Exercise directions: Going from the top of the data below, give again each line through the one containing "[249,132,289,144] a few", both ends kept.

Data extract:

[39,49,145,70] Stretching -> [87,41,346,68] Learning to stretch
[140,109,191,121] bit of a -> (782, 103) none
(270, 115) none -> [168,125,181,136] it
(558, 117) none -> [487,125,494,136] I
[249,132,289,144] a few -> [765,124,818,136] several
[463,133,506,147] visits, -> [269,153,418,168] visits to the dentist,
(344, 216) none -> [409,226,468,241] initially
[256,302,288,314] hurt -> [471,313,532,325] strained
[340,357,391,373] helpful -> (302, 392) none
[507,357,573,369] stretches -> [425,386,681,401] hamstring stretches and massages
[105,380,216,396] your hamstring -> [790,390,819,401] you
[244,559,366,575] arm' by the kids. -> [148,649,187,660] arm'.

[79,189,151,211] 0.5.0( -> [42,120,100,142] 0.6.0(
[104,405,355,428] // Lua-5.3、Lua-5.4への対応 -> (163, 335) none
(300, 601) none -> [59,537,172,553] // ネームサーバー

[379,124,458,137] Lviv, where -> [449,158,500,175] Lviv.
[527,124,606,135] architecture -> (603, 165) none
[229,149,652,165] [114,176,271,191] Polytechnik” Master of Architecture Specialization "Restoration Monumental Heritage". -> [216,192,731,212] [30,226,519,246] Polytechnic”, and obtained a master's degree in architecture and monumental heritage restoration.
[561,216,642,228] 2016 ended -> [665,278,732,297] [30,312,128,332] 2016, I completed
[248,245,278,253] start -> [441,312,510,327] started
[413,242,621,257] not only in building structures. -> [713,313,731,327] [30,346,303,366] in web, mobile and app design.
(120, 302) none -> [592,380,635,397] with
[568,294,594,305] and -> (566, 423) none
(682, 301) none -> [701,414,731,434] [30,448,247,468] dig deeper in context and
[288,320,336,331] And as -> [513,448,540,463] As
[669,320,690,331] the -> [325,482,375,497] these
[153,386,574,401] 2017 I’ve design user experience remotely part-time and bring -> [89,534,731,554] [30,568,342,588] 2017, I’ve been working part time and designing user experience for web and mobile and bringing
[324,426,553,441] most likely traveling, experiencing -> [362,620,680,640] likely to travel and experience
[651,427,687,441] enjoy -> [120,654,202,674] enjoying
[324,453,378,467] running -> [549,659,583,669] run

Task answer:
[39,49,145,70] Stretching -> [87,41,346,68] Learning to stretch
[140,109,191,121] bit of a -> (782, 103) none
(270, 115) none -> [168,125,181,136] it
(558, 117) none -> [487,125,494,136] I
[249,132,289,144] a few -> [765,124,818,136] several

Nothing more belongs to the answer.